Literary festivities - Uddipana Goswami


 Uddipana Goswami, Literary Editor
Literary festivals seem to have a way of inciting strong reactions from people, for various political or ideological reasons. In 2011 itself, the debates surrounding the Harud Literary Festival, for instance, or the one at Galle, have been much too publicised to require revisiting here. The respective political climates of the proposed venues were such that extreme points of view were bound to surface. But even independent of the backdrop of State politics and its various manifestations, literary festivals have often been criticised as a means of consolidating corporate agendas, nursing the not-so-insignificant writerly egos and what have you. Similar allegations have also been levelled against literary workshops which have been mushrooming at a very fast pace indeed.

Those who do raise such allegations may choose to refrain from having anything to do with these events. At the other extreme are those who would give an arm and a leg to be invited to these festivals or to take part in these workshops. Anecdotes about such wannabes who shamelessly hound publishers or prostrate themselves at the feet of literary celebrities abound in the festival circuits.

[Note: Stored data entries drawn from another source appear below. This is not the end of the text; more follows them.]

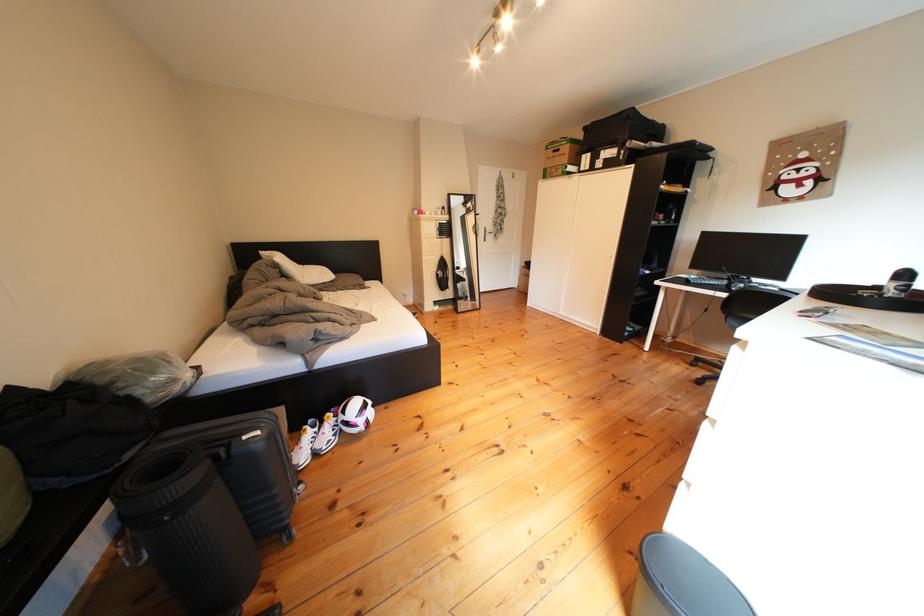
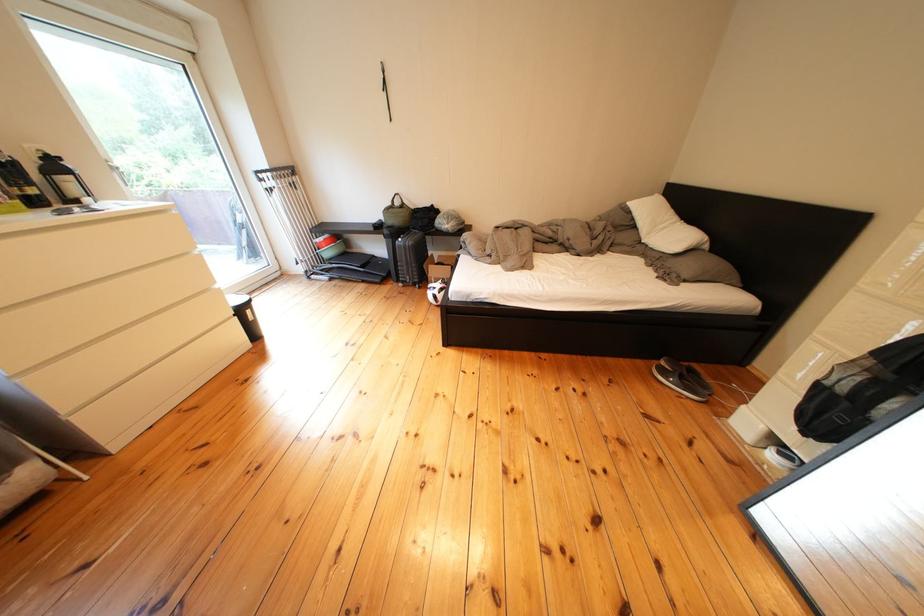
The point at (298, 281) is marked in the first image. Where is the corresponding point in the second image?

(649, 230)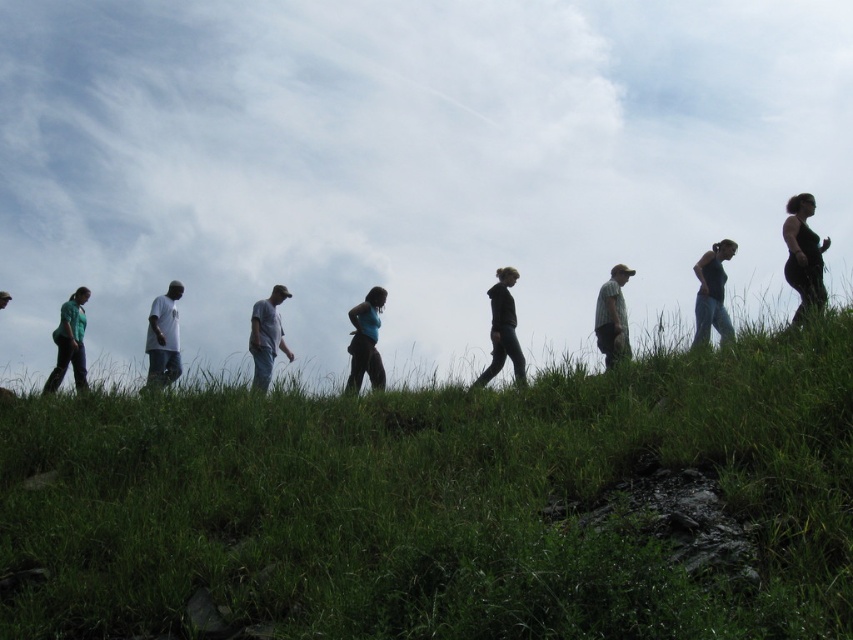
You are standing on the grassy hill and want to find the white cotton shirt at left and the matte green shirt at center. Based on their positions, which shirt is closer to the bottom of the hill?

The white cotton shirt at left is below the matte green shirt at center, so it is closer to the bottom of the hill.

You are a photographer trying to capture a group photo of the nine individuals on the grassy hill. You notice two shirts at the left side of the frame, a white cotton shirt at left and a green fabric shirt at left. Which shirt should you adjust to ensure both are visible in the photo?

The white cotton shirt at left is smaller than the green fabric shirt at left. To ensure both are visible, adjust the white cotton shirt at left so it doesn not get obscured by the larger green fabric shirt at left.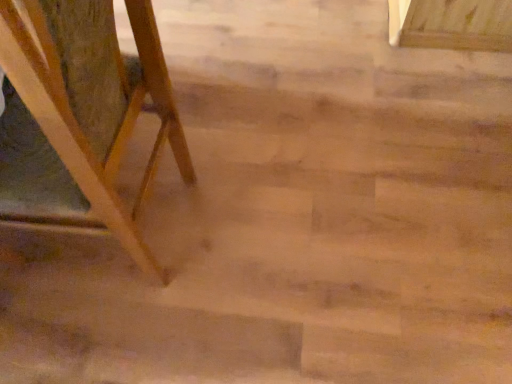
The width and height of the screenshot is (512, 384). In order to click on unoccupied region to the right of wooden easel at left in this screenshot , I will do `click(262, 219)`.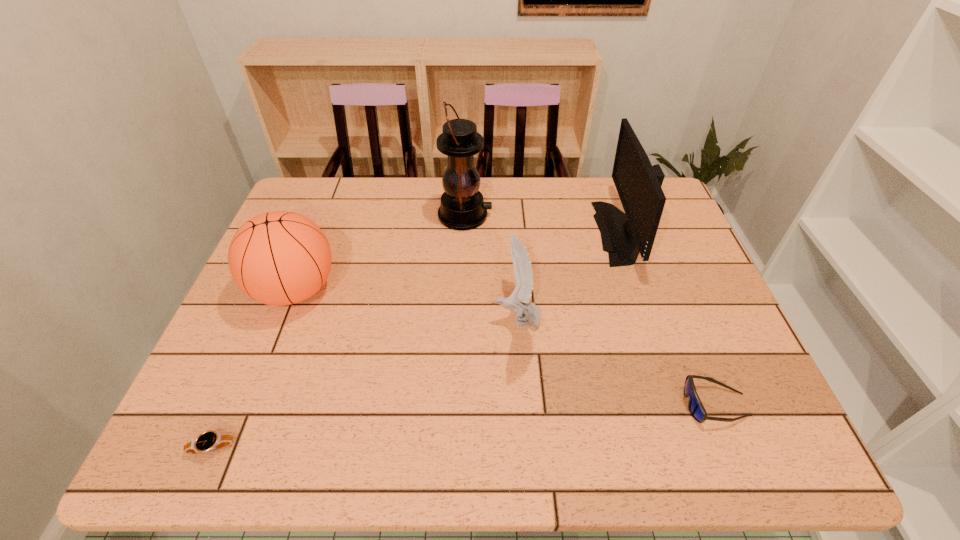
Locate an element on the screen. This screenshot has height=540, width=960. object present at the near right corner is located at coordinates (695, 406).

Locate an element on the screen. free region at the far edge of the desktop is located at coordinates (523, 199).

Where is `vacant space at the near edge of the desktop`? This screenshot has height=540, width=960. vacant space at the near edge of the desktop is located at coordinates (538, 429).

Find the location of a particular element. free space at the right edge of the desktop is located at coordinates click(669, 272).

Where is `vacant space at the far left corner of the desktop`? The image size is (960, 540). vacant space at the far left corner of the desktop is located at coordinates (318, 198).

Locate an element on the screen. Image resolution: width=960 pixels, height=540 pixels. vacant space at the near right corner is located at coordinates (753, 434).

You are a GUI agent. You are given a task and a screenshot of the screen. Output one action in this format:
    pyautogui.click(x=<x>, y=<y>)
    Task: Click on the free space between the basketball and the gull
    This screenshot has width=960, height=540.
    Given the screenshot: What is the action you would take?
    pyautogui.click(x=406, y=305)

Find the location of a particular element. Image resolution: width=960 pixels, height=540 pixels. unoccupied position between the second shortest object and the lantern is located at coordinates (590, 310).

This screenshot has height=540, width=960. Find the location of `free space between the second nearest object and the second tallest object`. free space between the second nearest object and the second tallest object is located at coordinates (670, 319).

Locate an element on the screen. This screenshot has width=960, height=540. empty space that is in between the sunglasses and the basketball is located at coordinates (505, 347).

And then there are the ‘celebrities’ themselves who use these platforms for self-aggrandizement and as a means to reinforce their literary greatness.
The literary festivals that have been proliferating internationally in the past few decades in keeping with the rising culture of urban festivals, has brought the writer out of her isolation and shaped her into a public figure. The workshops have also evolved from closed groups, locally organised, to internationally publicised competitive forums. These are the side effects of globalisation. In the glitz and glamour of these events, however, what gets lost is the essence of writing and literature.

After all, literary festivals and workshops are not a modern-day innovation suddenly thought up by a bunch of festival organisers with either an evil corporate agenda to serve or a noble calling to cater to the greater good, the holy word. Literature has been celebrated and festivities arranged around its narration and performance since the first storyteller collected a bunch of avid listeners by the bonfire. The first workshops were the family gatherings where oral literature was handed down from one generation to the next. Their forms have changed through the centuries and they have evolved into the much-maligned or much-celebrated events that they are today while their true intent has got lost somewhere along the way.

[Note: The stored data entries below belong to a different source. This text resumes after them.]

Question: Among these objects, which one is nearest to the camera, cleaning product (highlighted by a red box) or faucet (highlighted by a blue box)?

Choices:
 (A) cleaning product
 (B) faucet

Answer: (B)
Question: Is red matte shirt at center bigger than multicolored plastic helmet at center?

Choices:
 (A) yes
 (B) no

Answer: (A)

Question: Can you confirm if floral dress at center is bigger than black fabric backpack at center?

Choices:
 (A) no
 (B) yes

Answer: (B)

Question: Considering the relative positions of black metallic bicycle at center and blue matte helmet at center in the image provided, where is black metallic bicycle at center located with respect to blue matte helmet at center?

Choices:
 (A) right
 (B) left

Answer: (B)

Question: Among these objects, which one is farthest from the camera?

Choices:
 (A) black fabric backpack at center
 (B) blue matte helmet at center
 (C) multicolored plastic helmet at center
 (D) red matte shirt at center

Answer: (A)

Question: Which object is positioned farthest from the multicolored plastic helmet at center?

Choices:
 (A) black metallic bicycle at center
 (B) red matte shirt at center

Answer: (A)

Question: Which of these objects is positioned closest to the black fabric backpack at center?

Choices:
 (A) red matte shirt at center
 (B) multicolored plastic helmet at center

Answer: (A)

The literary world and the writer have always been celebrated in many different ways – why should we stop now? In fact, if these events give the writer more visibility – even a celebrity status – why complain? The problem, however, is that there is a fine line between celebrating literature and sensationalising the writer, between what is commercially and aesthetically beneficial for all those involved in the trade and craft of writing and what serves particular corporate and/or political interests. It is not easy to determine that line or walk on one or the other side of it.

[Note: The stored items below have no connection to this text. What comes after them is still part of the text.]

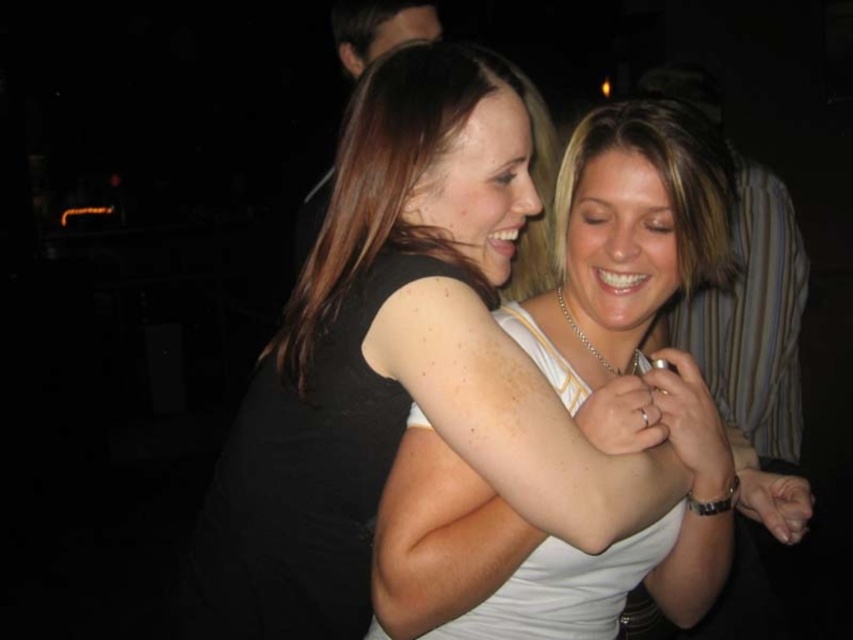
Is white tank top at center thinner than smooth black shirt at upper center?

Incorrect, white tank top at center's width is not less than smooth black shirt at upper center's.

Does white tank top at center have a greater width compared to smooth black shirt at upper center?

Yes, white tank top at center is wider than smooth black shirt at upper center.

At what (x,y) coordinates should I click in order to perform the action: click on white tank top at center. Please return your answer as a coordinate pair (x, y). Image resolution: width=853 pixels, height=640 pixels. Looking at the image, I should click on (596, 388).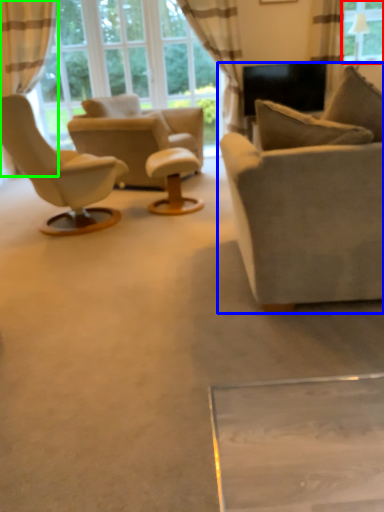
Question: Considering the real-world distances, which object is farthest from window (highlighted by a red box)? studio couch (highlighted by a blue box) or curtain (highlighted by a green box)?

Choices:
 (A) studio couch
 (B) curtain

Answer: (B)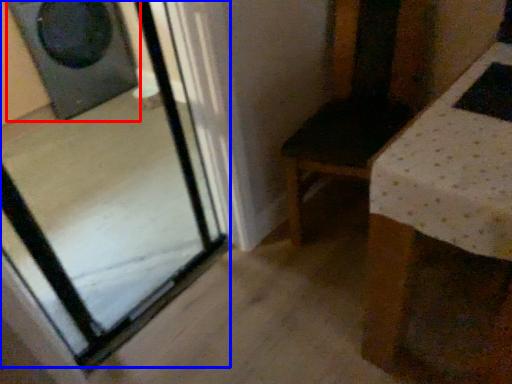
Question: Among these objects, which one is nearest to the camera, speaker (highlighted by a red box) or glass door (highlighted by a blue box)?

Choices:
 (A) speaker
 (B) glass door

Answer: (B)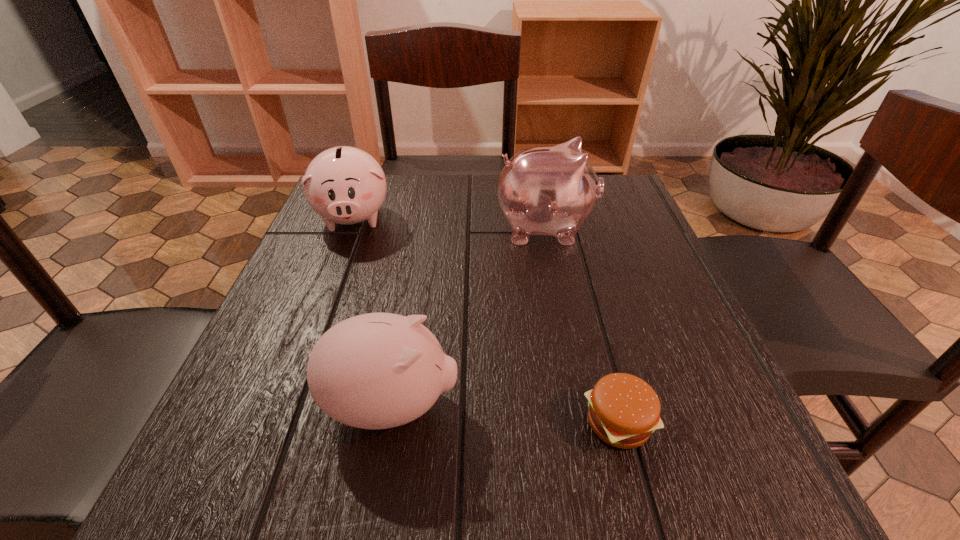
What are the coordinates of `the tallest object` in the screenshot? It's located at (551, 190).

This screenshot has height=540, width=960. I want to click on the rightmost piggy bank, so click(x=551, y=190).

Locate an element on the screen. The image size is (960, 540). the nearest piggy bank is located at coordinates (377, 370).

Locate an element on the screen. hamburger is located at coordinates (624, 410).

At what (x,y) coordinates should I click in order to perform the action: click on free location located 0.100m on the front facing side of the tallest object. Please return your answer as a coordinate pair (x, y). The image size is (960, 540). Looking at the image, I should click on (640, 228).

Image resolution: width=960 pixels, height=540 pixels. I want to click on free region located at the snout of the nearest piggy bank, so click(x=705, y=405).

Find the location of a particular element. free region located on the back of the shortest object is located at coordinates (588, 304).

I want to click on piggy bank at the near edge, so click(x=377, y=370).

Locate an element on the screen. hamburger located in the near edge section of the desktop is located at coordinates click(624, 410).

Find the location of `piggy bank present at the right edge`. piggy bank present at the right edge is located at coordinates (551, 190).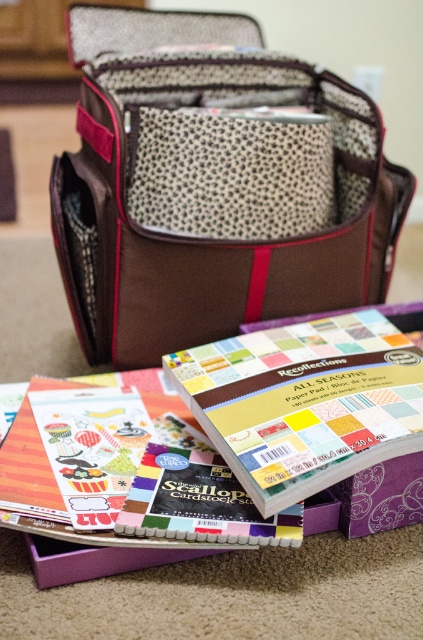
Question: Does matte paper pad at lower center have a smaller size compared to purple cardboard box at lower center?

Choices:
 (A) no
 (B) yes

Answer: (B)

Question: Is the position of brown fabric bag at center less distant than that of matte paper pad at lower center?

Choices:
 (A) no
 (B) yes

Answer: (A)

Question: Among these objects, which one is farthest from the camera?

Choices:
 (A) brown fabric bag at center
 (B) purple cardboard box at lower center

Answer: (A)

Question: Considering the real-world distances, which object is closest to the matte paper pad at lower center?

Choices:
 (A) brown fabric bag at center
 (B) purple cardboard box at lower center

Answer: (B)

Question: Which object appears closest to the camera in this image?

Choices:
 (A) purple cardboard box at lower center
 (B) matte paper pad at lower center
 (C) brown fabric bag at center

Answer: (B)

Question: Can you confirm if brown fabric bag at center is positioned below matte paper pad at lower center?

Choices:
 (A) yes
 (B) no

Answer: (B)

For instance, the spring Bihu of Assam is really a grand celebration of youth, life and love. It is a symbol of our ethnic unity, a festival that originated from primal fertility rites practised by the many tribes of Assam. Today however, it has lost its true essence and remains a much more sanitised version of its original form. From the open fields, it moved to the stage, from the stage, it has now moved to the visual and virtual media. Earlier observed exclusively through community participation, it now invites corporate sponsorship. But for all this, we do still celebrate Bihu because somewhere it does still exult us; the sound of a mohor xingor pepa, the strains of a Bihu song, or the swaying bodies of the Bihu dancers do still set our hearts racing. Bihu, despite the cosmetic changes it has undergone over the centuries, retains its ethos.

Similarly, literature that gives us joy, writers who enrich our minds, in any case, inspire celebration, no matter in what form or forum. If the blatant commercialisation and politicisation of this celebration hurts our sensibilities, we may choose to stay away. If we wish instead to ignore the external manifestations and embrace the essence, we may instead make our way to Jaipur, or Galle, or Kathmandu, or Guwahati. The choice is ours.